* [Work order]:
Every record below must be returned word for word, with the pictures left out.

** Supplied data follows **

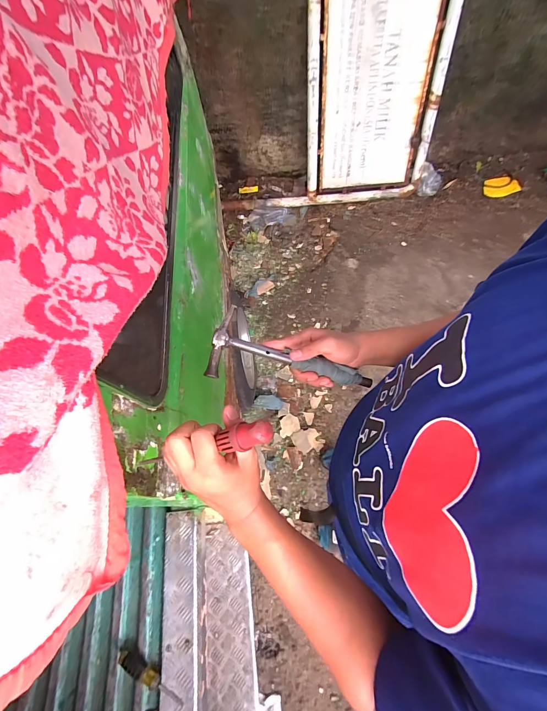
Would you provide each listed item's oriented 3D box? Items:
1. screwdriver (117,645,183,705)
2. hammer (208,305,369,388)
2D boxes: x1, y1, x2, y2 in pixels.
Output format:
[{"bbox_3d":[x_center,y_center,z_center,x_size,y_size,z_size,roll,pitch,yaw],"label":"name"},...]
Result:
[{"bbox_3d":[-0.291,0.753,0.737,0.180,0.025,0.035,24,64,17],"label":"screwdriver"},{"bbox_3d":[0.036,0.007,0.455,0.247,0.039,0.087,14,59,-14],"label":"hammer"}]

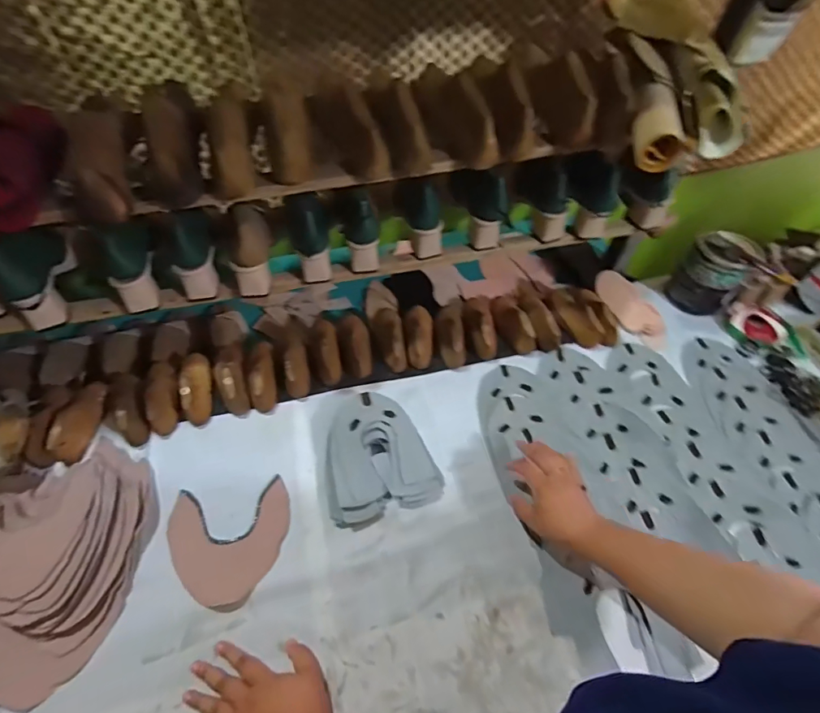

** End of Supplied data **

* [Task answer]:
Would you provide each listed item's oriented 3D box? Items:
1. screwdriver (117,645,183,705)
2. hammer (208,305,369,388)
2D boxes: x1, y1, x2, y2 in pixels.
Output format:
[{"bbox_3d":[x_center,y_center,z_center,x_size,y_size,z_size,roll,pitch,yaw],"label":"name"},...]
Result:
[{"bbox_3d":[-0.291,0.753,0.737,0.180,0.025,0.035,24,64,17],"label":"screwdriver"},{"bbox_3d":[0.036,0.007,0.455,0.247,0.039,0.087,14,59,-14],"label":"hammer"}]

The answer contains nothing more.